BEGIN

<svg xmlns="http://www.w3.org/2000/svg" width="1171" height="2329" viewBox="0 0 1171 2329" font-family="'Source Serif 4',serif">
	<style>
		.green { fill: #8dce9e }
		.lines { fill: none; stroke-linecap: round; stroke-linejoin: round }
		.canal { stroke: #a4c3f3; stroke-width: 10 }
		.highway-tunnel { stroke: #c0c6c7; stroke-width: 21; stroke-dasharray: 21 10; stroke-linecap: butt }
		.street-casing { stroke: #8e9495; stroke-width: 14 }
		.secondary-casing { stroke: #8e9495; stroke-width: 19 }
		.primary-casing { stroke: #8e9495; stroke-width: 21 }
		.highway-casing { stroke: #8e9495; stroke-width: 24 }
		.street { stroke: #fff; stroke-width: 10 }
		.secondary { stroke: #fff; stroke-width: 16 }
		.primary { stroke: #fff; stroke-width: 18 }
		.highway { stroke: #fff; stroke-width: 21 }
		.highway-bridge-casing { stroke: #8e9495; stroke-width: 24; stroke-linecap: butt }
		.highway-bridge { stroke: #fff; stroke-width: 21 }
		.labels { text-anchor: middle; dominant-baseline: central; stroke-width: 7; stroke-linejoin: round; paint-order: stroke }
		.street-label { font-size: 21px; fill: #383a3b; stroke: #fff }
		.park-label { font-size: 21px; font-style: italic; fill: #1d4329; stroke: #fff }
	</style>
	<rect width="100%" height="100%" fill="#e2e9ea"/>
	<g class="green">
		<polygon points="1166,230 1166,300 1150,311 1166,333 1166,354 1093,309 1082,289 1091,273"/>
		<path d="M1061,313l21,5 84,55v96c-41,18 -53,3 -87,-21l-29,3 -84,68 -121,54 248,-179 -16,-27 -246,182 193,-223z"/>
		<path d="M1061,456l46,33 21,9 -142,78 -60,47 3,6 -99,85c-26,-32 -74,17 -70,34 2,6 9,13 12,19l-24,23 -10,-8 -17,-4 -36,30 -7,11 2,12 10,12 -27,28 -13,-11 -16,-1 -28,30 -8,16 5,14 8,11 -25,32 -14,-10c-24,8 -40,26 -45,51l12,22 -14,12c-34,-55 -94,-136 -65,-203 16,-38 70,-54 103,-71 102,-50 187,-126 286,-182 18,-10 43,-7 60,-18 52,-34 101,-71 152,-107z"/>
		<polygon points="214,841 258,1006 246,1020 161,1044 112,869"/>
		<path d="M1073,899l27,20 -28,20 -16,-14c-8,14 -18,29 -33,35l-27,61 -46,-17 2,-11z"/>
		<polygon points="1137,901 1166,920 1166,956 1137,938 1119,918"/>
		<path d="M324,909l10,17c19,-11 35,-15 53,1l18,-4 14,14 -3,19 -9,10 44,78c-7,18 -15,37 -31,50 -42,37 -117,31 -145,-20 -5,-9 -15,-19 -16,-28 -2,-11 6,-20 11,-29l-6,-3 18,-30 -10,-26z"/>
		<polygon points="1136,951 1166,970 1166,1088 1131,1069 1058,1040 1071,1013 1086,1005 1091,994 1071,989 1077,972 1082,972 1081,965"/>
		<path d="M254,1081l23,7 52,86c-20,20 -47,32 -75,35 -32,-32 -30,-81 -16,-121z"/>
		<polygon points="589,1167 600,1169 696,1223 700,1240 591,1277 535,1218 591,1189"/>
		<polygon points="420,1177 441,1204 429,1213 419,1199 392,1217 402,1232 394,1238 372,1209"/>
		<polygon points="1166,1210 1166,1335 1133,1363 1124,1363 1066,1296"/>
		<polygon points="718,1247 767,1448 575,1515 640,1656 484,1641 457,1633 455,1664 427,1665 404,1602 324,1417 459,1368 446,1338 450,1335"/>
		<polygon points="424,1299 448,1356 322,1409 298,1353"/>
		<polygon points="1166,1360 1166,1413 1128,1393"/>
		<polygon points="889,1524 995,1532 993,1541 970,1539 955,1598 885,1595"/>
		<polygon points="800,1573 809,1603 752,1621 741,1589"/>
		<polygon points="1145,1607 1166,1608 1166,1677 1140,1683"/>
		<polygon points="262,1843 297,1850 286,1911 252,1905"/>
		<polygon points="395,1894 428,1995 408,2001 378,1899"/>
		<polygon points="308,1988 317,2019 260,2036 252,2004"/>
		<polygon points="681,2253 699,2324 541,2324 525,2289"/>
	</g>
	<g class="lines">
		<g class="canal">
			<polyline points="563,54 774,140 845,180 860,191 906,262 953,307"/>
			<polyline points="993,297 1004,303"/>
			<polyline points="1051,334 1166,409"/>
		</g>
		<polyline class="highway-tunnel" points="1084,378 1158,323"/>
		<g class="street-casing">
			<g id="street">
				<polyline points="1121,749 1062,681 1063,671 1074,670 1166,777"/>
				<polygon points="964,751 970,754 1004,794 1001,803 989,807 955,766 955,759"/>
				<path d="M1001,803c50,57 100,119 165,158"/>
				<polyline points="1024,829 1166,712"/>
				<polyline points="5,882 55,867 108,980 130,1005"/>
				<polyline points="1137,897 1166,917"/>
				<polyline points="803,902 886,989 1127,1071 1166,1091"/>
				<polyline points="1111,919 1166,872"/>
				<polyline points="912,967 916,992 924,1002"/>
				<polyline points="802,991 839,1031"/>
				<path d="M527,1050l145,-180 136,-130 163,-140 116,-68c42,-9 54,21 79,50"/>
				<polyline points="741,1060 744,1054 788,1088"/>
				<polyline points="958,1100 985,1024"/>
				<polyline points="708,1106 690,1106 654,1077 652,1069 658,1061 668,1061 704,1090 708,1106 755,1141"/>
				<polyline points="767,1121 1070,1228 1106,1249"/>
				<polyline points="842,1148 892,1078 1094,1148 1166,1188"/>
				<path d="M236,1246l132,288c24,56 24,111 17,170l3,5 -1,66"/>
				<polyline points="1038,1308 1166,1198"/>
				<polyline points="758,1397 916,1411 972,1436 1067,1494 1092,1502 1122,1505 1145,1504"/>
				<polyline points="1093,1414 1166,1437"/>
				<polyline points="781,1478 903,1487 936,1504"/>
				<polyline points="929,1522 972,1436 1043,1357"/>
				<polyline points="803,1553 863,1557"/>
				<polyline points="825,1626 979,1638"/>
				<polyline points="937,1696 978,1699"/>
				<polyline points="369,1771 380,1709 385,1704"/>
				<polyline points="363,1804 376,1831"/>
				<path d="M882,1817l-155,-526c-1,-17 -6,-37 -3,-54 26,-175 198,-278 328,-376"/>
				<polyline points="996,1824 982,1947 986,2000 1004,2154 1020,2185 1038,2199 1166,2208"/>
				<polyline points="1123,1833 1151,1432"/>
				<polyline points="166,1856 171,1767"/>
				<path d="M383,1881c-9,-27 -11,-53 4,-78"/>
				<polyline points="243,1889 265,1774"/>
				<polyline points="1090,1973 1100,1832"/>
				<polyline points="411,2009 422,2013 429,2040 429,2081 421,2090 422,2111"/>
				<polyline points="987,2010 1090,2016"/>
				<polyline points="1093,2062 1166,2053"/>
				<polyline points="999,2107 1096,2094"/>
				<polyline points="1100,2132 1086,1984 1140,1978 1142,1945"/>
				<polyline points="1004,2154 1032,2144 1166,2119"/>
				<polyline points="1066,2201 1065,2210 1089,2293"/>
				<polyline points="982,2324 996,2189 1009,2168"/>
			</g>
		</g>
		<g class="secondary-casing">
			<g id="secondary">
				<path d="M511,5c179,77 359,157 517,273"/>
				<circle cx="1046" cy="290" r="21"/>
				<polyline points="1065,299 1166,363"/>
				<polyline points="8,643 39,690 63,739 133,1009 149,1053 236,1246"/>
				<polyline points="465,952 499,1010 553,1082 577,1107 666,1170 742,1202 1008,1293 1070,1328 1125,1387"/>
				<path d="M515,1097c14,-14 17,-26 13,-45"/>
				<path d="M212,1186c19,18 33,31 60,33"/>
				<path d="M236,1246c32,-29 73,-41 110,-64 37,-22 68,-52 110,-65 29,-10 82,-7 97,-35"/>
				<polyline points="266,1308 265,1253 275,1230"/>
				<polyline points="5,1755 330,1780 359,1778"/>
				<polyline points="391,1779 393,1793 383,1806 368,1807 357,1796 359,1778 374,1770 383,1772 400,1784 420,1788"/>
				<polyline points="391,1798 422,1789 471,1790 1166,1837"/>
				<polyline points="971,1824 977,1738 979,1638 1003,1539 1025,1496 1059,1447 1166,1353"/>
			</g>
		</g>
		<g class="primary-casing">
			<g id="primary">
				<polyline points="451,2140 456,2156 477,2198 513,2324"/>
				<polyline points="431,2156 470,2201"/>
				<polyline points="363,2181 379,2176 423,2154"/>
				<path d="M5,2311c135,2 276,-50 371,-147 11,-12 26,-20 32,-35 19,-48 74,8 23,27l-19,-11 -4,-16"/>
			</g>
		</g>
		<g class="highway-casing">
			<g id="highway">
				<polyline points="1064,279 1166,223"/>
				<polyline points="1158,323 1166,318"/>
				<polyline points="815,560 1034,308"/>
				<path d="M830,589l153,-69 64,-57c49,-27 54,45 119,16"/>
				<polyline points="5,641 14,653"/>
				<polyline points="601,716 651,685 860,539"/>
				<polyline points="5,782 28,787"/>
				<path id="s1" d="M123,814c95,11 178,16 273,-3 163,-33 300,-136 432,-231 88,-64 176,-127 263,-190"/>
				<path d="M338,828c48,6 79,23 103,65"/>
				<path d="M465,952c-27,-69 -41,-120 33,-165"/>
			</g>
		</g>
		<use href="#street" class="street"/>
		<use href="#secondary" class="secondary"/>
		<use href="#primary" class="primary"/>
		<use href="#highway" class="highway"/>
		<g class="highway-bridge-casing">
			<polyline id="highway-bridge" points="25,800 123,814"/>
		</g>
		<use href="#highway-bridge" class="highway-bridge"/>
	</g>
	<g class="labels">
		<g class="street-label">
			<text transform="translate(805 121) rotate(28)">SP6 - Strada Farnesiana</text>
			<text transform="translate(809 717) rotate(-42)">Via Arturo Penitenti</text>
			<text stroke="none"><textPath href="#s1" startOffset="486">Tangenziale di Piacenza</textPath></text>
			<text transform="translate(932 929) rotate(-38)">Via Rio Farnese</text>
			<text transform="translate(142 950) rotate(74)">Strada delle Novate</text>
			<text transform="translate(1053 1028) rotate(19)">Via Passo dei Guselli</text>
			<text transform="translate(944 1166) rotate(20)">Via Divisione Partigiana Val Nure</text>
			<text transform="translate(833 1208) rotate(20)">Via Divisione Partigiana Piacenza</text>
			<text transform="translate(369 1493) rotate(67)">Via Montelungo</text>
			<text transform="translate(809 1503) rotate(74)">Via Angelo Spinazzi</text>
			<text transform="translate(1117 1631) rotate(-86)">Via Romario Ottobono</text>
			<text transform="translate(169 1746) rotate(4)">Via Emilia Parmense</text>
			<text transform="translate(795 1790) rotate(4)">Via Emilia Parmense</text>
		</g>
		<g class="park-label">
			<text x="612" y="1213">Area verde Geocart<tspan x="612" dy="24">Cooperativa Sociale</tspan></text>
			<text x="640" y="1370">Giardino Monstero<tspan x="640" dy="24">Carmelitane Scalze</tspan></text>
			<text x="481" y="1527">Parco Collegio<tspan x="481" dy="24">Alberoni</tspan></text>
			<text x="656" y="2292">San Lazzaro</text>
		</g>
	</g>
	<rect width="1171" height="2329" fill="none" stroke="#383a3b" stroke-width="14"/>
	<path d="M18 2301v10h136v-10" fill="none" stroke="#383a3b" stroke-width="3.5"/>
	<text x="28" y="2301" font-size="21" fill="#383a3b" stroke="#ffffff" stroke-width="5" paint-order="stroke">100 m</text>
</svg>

END

WORK TASK ::
Across the listing above, report every line where "paint" occurs.

YOUR SOLUTION ::
		.labels { text-anchor: middle; dominant-baseline: central; stroke-width: 7; stroke-linejoin: round; paint-order: stroke }
	<text x="28" y="2301" font-size="21" fill="#383a3b" stroke="#ffffff" stroke-width="5" paint-order="stroke">100 m</text>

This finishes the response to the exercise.